"What happened to Hafiz really shocked a lot of drivers," said Ronald Blount, president of the Taxi Workers Alliance, an umbrella group for cabbies. "Drivers are scared. They don't want to work at night. Drivers are scared to work certain parts of the city now."
Blount and others shouted over a loud speaker amid the thumping of a news helicopter overhead in the noontime sky.
He said many of the drivers do not have health coverage or worker's compensation and that Sarfaraz's family would receive little more than what workers have contributed to help.
Blount said the drivers were calling on state lawmakers to create a fund that would help drivers who are injured on the job and the families of slain drivers.
The money, he said, could be deducted from meters. Blount said such funds exist in Chicago, New York, and other cities.
He said the Philadelphia Parking Authority, which regulates city taxis, should activate cameras that have been installed in cabs, adding that the step would improve the safety of drivers.

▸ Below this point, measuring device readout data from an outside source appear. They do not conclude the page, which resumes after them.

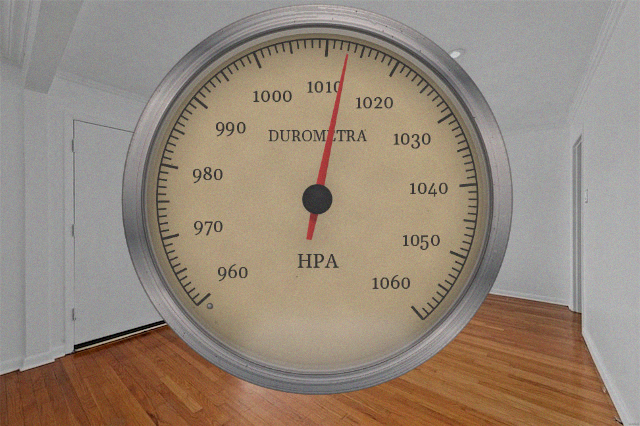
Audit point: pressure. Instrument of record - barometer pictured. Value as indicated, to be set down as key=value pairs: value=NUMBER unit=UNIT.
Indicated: value=1013 unit=hPa
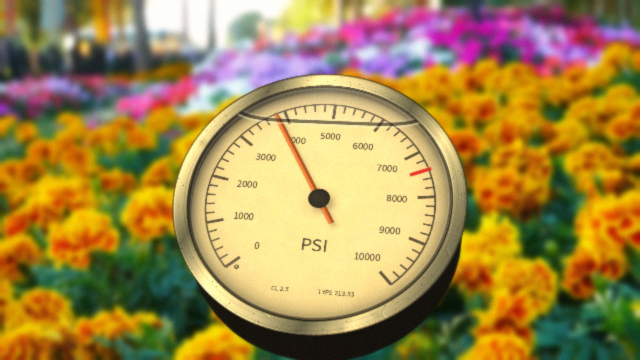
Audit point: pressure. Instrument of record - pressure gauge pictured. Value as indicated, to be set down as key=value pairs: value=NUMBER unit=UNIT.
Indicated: value=3800 unit=psi
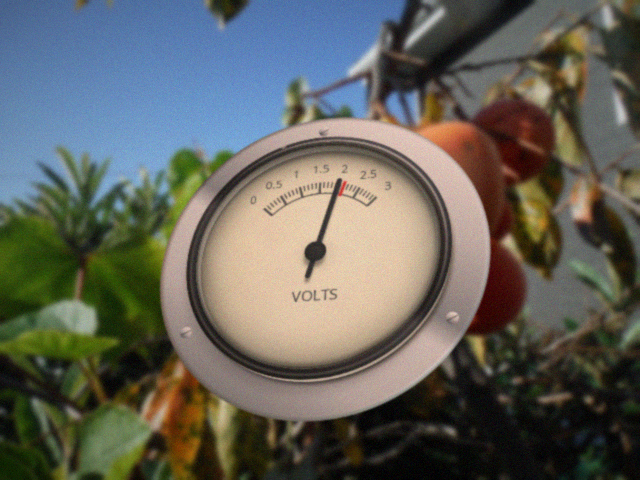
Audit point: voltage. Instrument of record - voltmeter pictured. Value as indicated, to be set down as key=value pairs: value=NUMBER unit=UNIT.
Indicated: value=2 unit=V
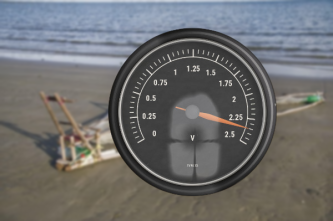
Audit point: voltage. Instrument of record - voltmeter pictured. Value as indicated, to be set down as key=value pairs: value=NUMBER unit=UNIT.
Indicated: value=2.35 unit=V
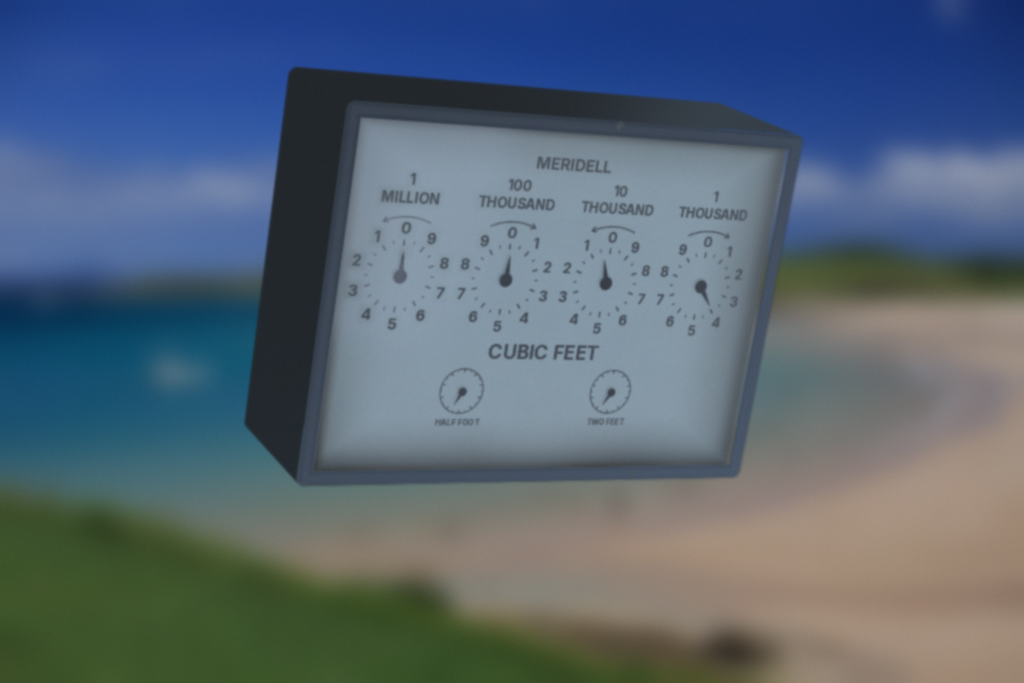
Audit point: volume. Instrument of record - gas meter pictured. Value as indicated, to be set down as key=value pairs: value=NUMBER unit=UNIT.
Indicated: value=400 unit=ft³
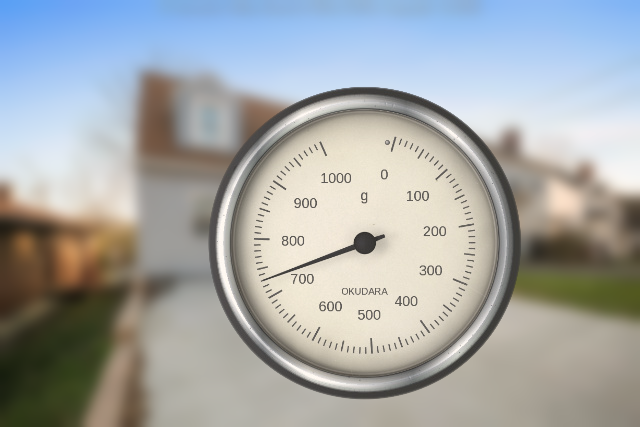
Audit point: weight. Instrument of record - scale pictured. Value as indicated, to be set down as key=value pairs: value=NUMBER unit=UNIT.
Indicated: value=730 unit=g
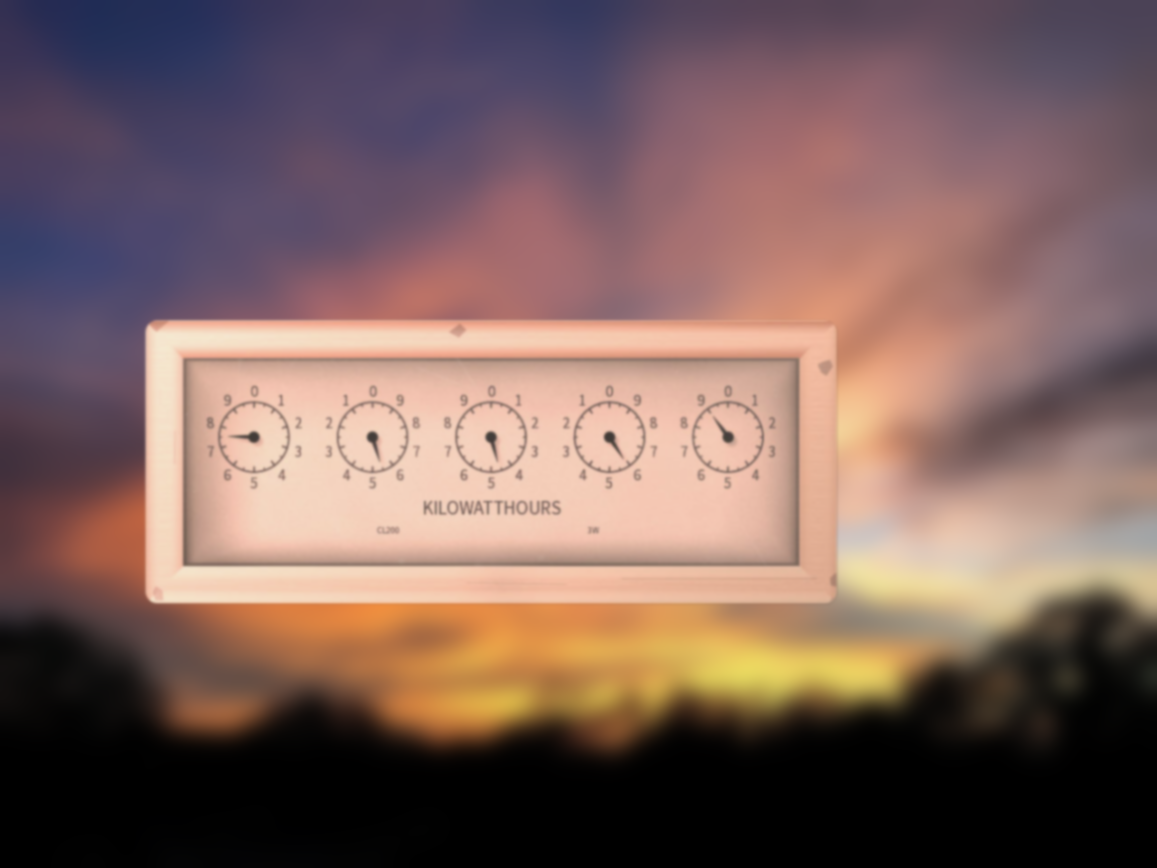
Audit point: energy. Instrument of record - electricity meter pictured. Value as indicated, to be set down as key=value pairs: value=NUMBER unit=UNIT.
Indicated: value=75459 unit=kWh
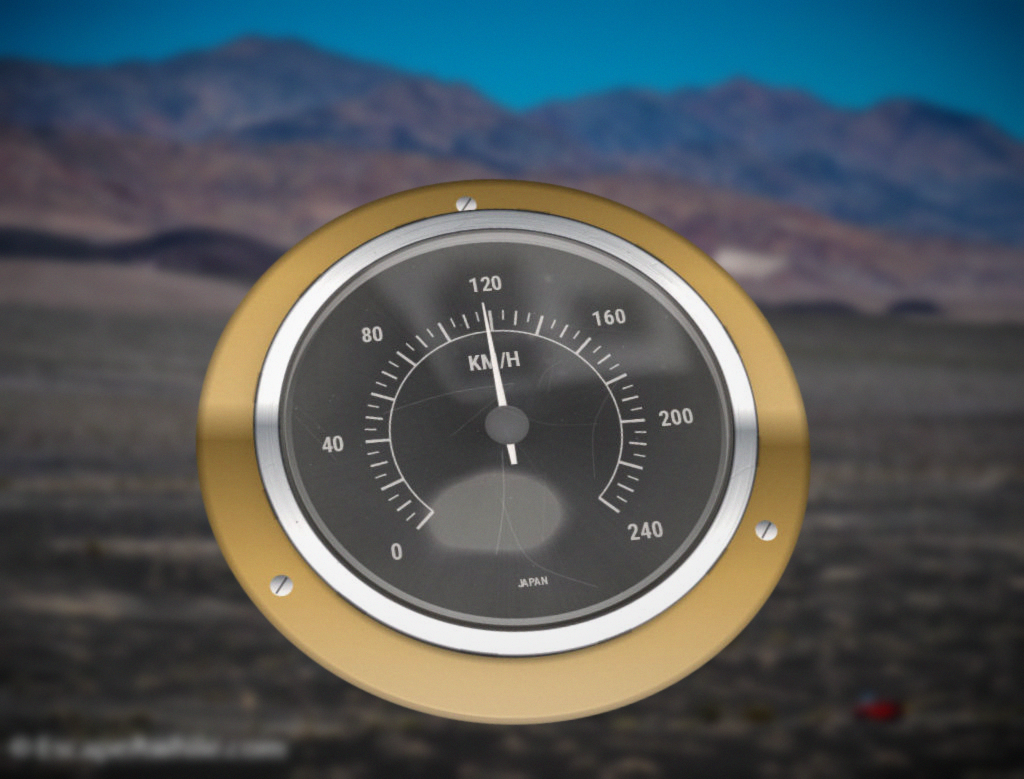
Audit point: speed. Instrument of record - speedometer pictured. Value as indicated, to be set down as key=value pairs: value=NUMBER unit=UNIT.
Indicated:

Parking Authority attorney Dennis Weldon said there is nothing preventing the use of cameras in cabs now, as long as they don't interfere with the cab's legal operation.
While the PPA could establish regulations requiring cameras in every cab, Weldon said, neither taxi companies, medallion owners, or drivers -- including Blount and his organization -- have pushed for that to happen.
"If everyone is working together, we can definitely achieve that goal," Weldon said.
Sarfaraz, an immigrant from Pakistan, was shot to death Wednesday in an apparent robbery in the 6200 block of Walnut Street. No arrests had been made, police said Friday.
"I have one question for the city of Philadelphia," said Beth Levie, a Washington based organizer for the AFL-CIO. "Where is the love? If there weren't any drivers, the city would not move."
Lance Haver, director of the Mayor's Office of Consumer Affairs, also criticized the Parking Authority.
"I mourn with you today," Haver told the drivers. "When it comes to the actual workers, drivers who are out on the street every day, who are literally risking their lives . . . somehow the PPA cannot find a way to take care of your needs."